I did not want to go to DC. I did not want to skip the ferry. I did not want to bail out of this amazing opportunity to cross the Chesapeake Bay Bridge Tunnel. So, with a sigh and my stubborn determination – I sent my husband a message, “They are at Level 1, I am going anyway. Gimme 45 minutes before you panic.” And off I went. Weeee.

I can’t say I like long open crossing on bridges in the first place. I’ve caught myself leaning away from the void when traveling down the Florida Keys or over Bay Area Bridges or when on a mount pass with a shear drop. There is something about the pull of gravity and the abyss that unsettles me. I don’t really call it a phobia. Nor is it some stray morbid suicidal thought, so don’t worry. But there’s a tiny hot spot in my brain that realizes a tiny “oops”, a muscle spasm, a momentary disconnect from reality, a crazed twitch and poof, gravity and the abyss win. Is it just me? Really?

Anyway, I knew I wasn’t going to like this in good weather.

So, at 19 minutes into the crossing, I found myself coiled up like a spring, white knuckling the grips, fighting not only the wind, but also that crazed and facinating draw of gravity and the abyss off the edge of the bridge. So, drowning out the wind, I screamed. I screamed a crazy, fierce and ugly into my helmet and rode on.

The wind didn’t win. Gravity and the abyss didn’t win. This day, I won. It took me 25 minutes to cross. Yeah, I might have sounded like I nearly lost my mind 19 minutes and 14 miles into the crossing, but I didn’t.

Wow, that was a lot of drama. It really was pretty terrifying. No embellishment, I was scared. After nearly 4000 miles alone on two wheels, this was some freaky shit.
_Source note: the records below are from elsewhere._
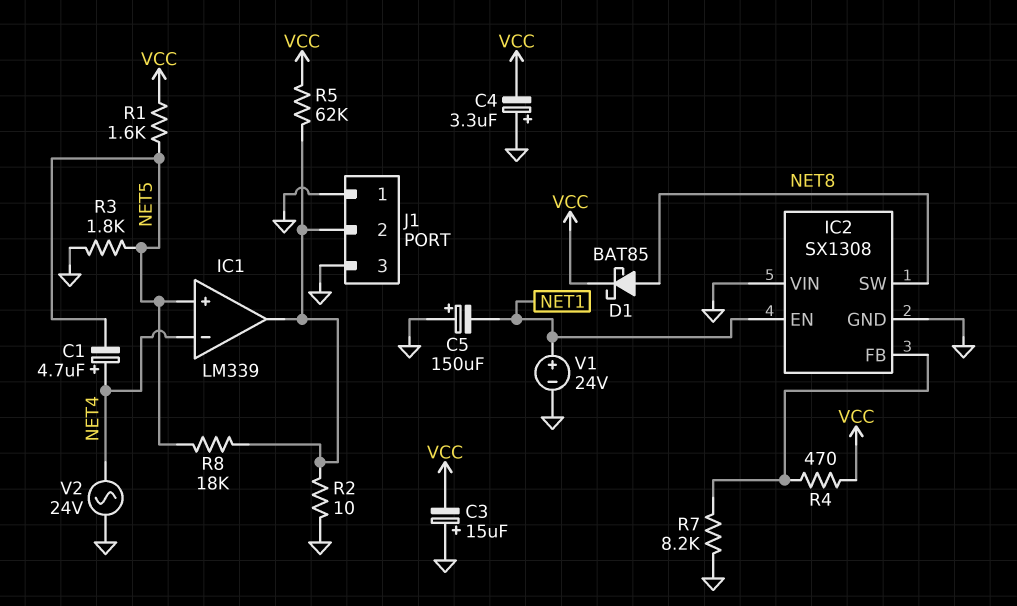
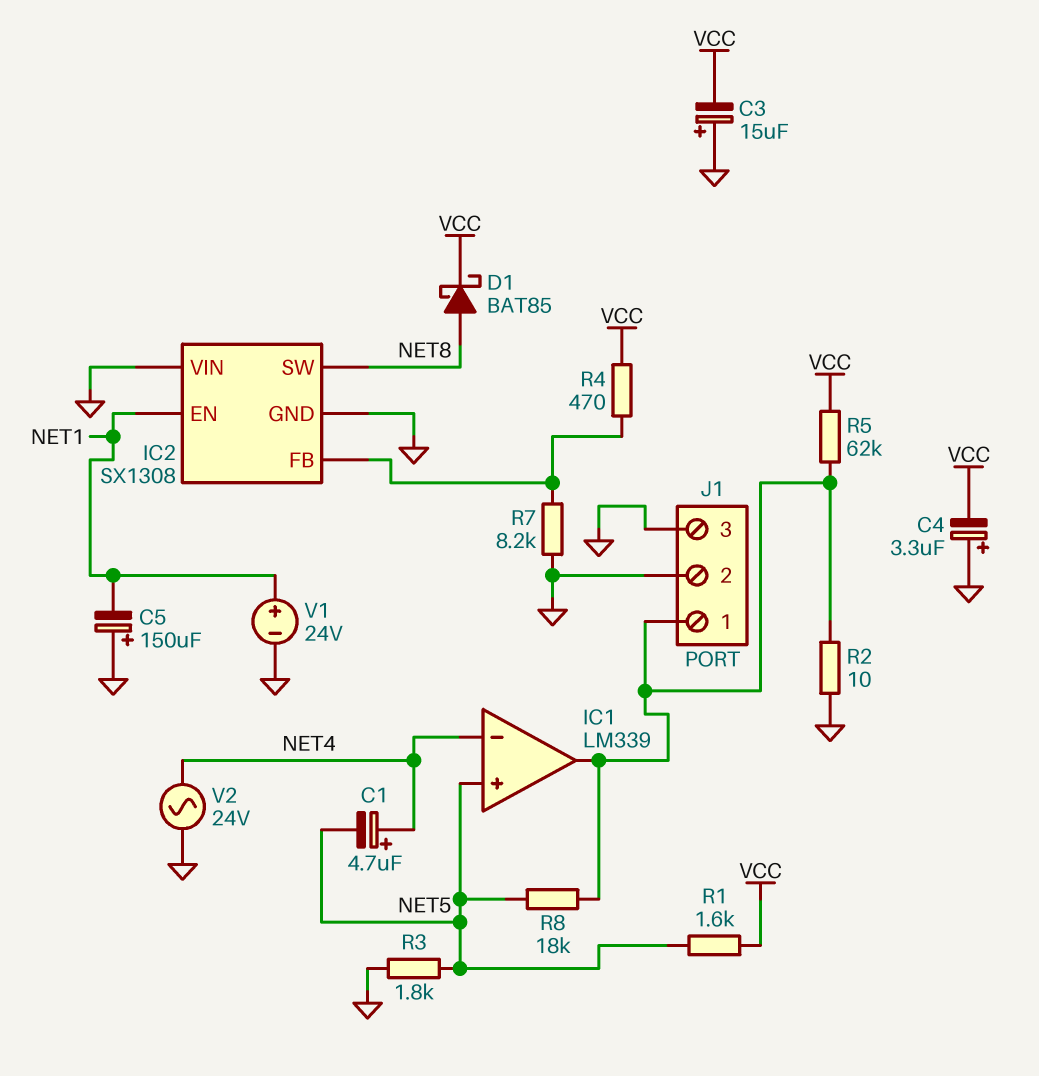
J1 pin 1: GND -> IC1/out
J1 pin 2: IC1/out -> GND

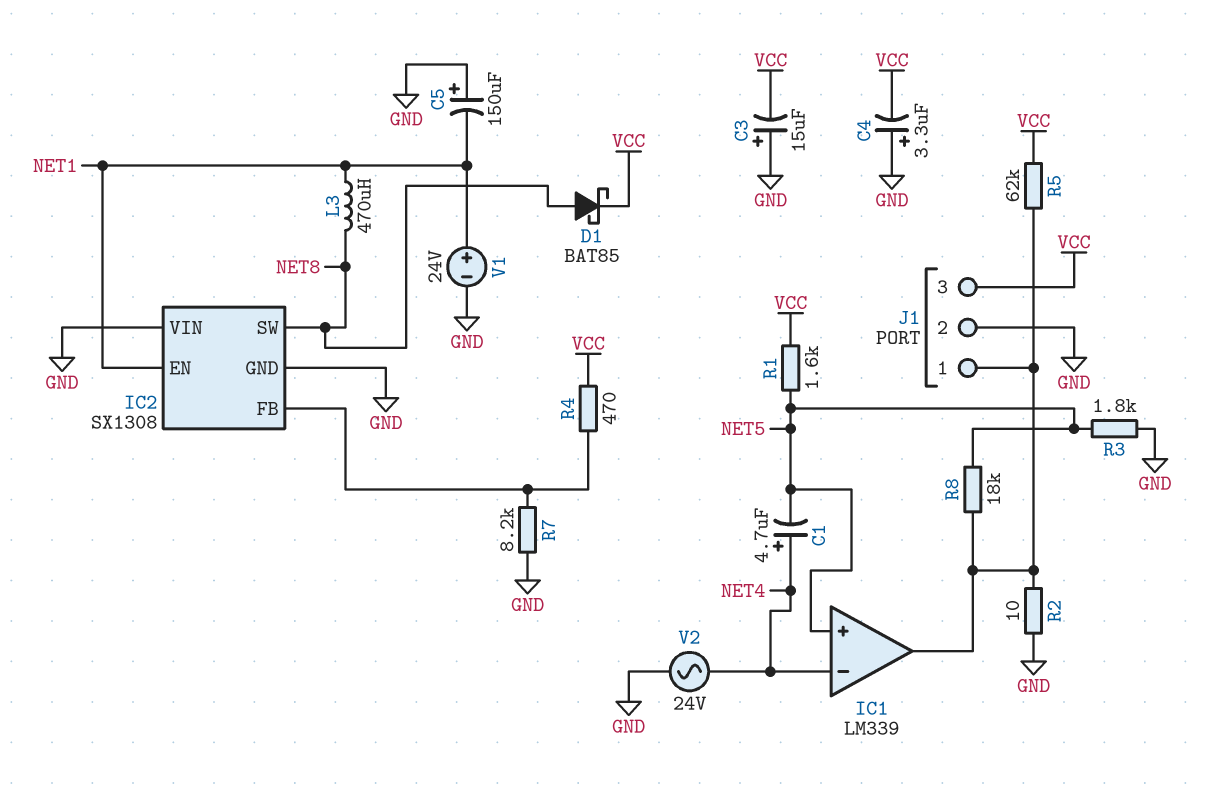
J1 pin 3: GND -> VCC
L3: none -> 470uH (NET1, NET8)

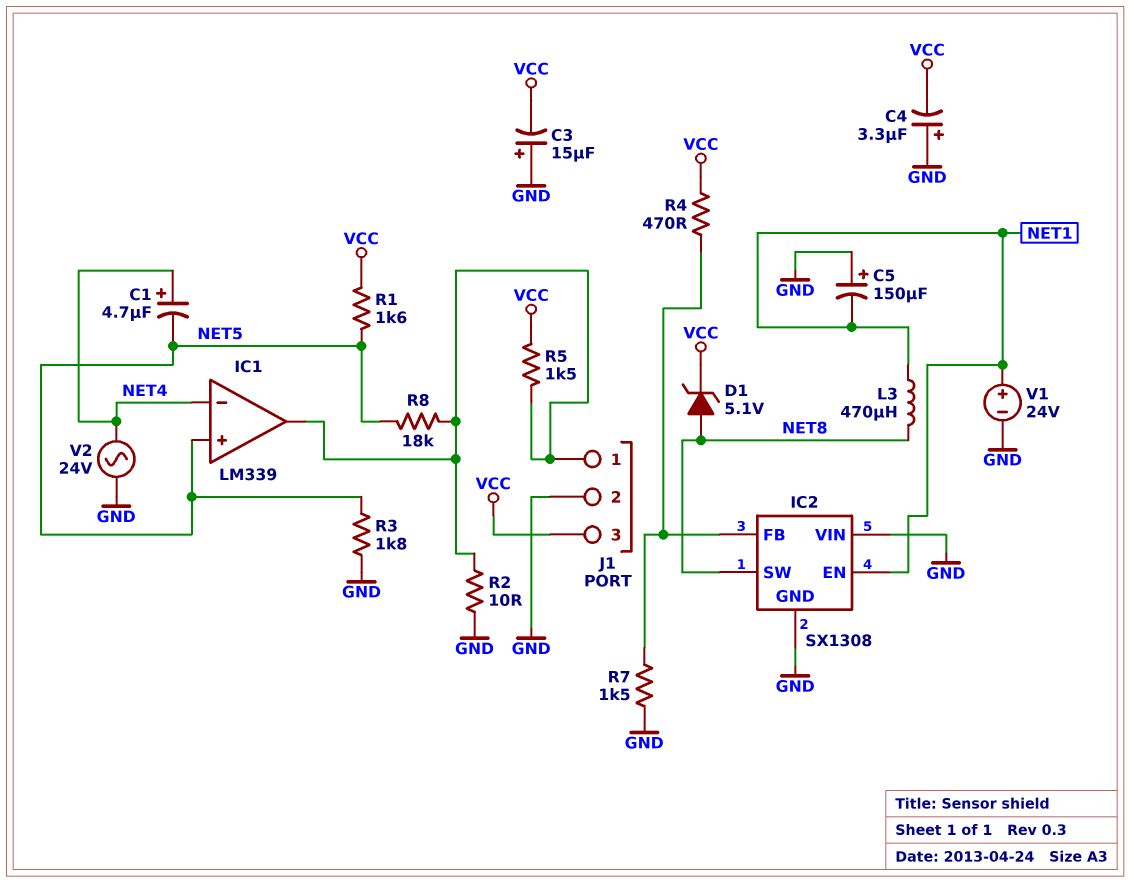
D1: schottky BAT85 (A NET8, K VCC) -> zener 5.1V (A NET8, K VCC)
R5: 62k (IC1/out, VCC) -> 1.5k (IC1/out, VCC)
R7: 8.2k (GND, IC2/FB) -> 1.5k (GND, IC2/FB)

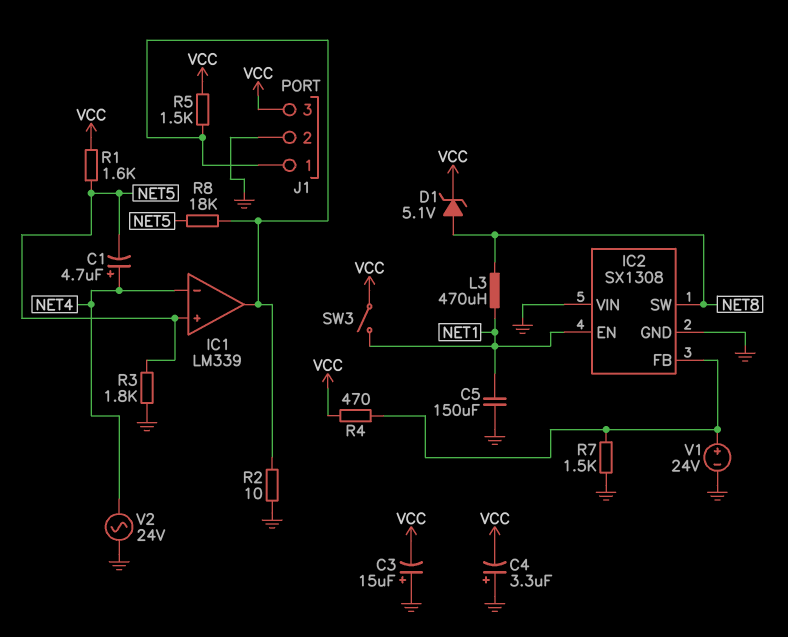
C5: 150uF (plus GND, minus NET1) -> 150uF (GND, NET1)
SW3: none -> switch (NET1, VCC)
V1: 24V (plus NET1, minus GND) -> 24V (plus IC2/FB, minus GND)

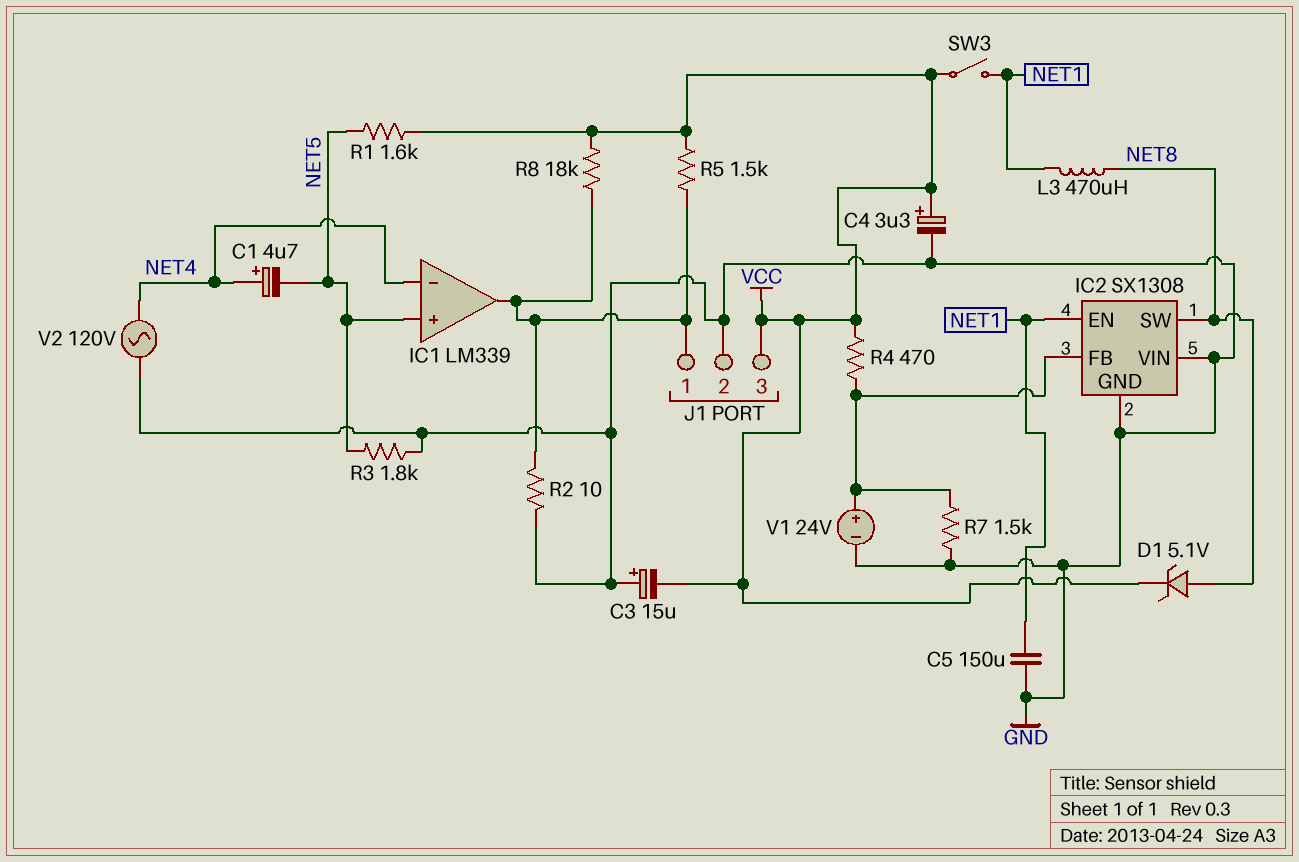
C4: 3.3uF (plus GND, minus VCC) -> 3.3uF (plus VCC, minus GND)
R8: 18k (IC1/out, NET5) -> 18k (IC1/out, VCC)
V2: AC 24V (GND, NET4) -> AC 120V (GND, NET4)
At the other end, I relished in a little parking lot celebration. As I passed cars trying to lock down loose loads and find the shuttle van that will take their bicycles and roof racks across, they watched, confused as a crazy woman rolled into the lot hooting and clapping. I am okay with the embarassment.

Amazingly, Day 24 had only just begun. I’d only covered on 25miles of the planned nearly 300mile so far. Many other things happened on Day 24, so, I think it might get two or even three posts.

How’s that for drawing out the ending?

Happy cooking and screaming at your demons.